(Saved entries)

—————

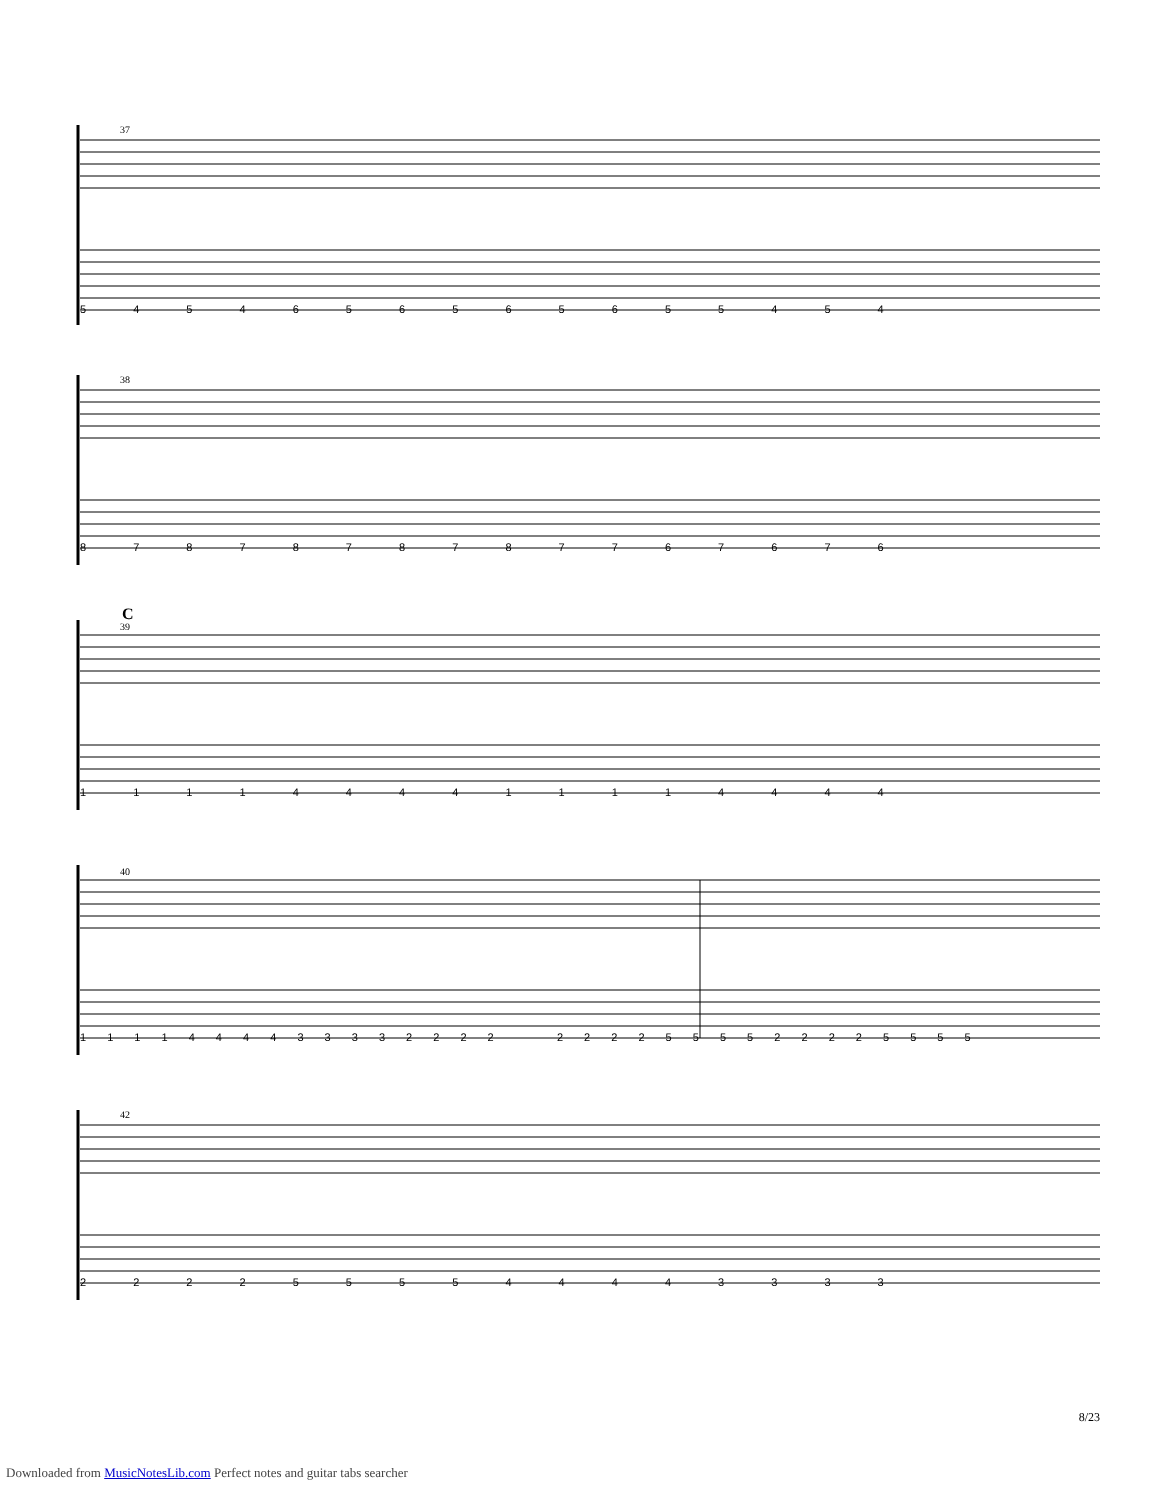37
5 4 5 4 6 5 6 5 6 5 6 5 5 4 5 4
38
8 7 8 7 8 7 8 7 8 7 7 6 7 6 7 6
C
39
1 1 1 1 4 4 4 4 1 1 1 1 4 4 4 4
40
1 1 1 1 4 4 4 4 3 3 3 3 2 2 2 2 2 2 2 2 5 5 5 5 2 2 2 2 5 5 5 5
42
2 2 2 2 5 5 5 5 4 4 4 4 3 3 3 3
8/23
Downloaded from MusicNotesLib.com Perfect notes and guitar tabs searcher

—————

▶ Exercise details: What is needed is an exact copy of the data, with the pictures removed.

▶ Result of this task:
37
5 4 5 4 6 5 6 5 6 5 6 5 5 4 5 4
38
8 7 8 7 8 7 8 7 8 7 7 6 7 6 7 6
C
39
1 1 1 1 4 4 4 4 1 1 1 1 4 4 4 4
40
1 1 1 1 4 4 4 4 3 3 3 3 2 2 2 2 2 2 2 2 5 5 5 5 2 2 2 2 5 5 5 5
42
2 2 2 2 5 5 5 5 4 4 4 4 3 3 3 3
8/23
Downloaded from MusicNotesLib.com Perfect notes and guitar tabs searcher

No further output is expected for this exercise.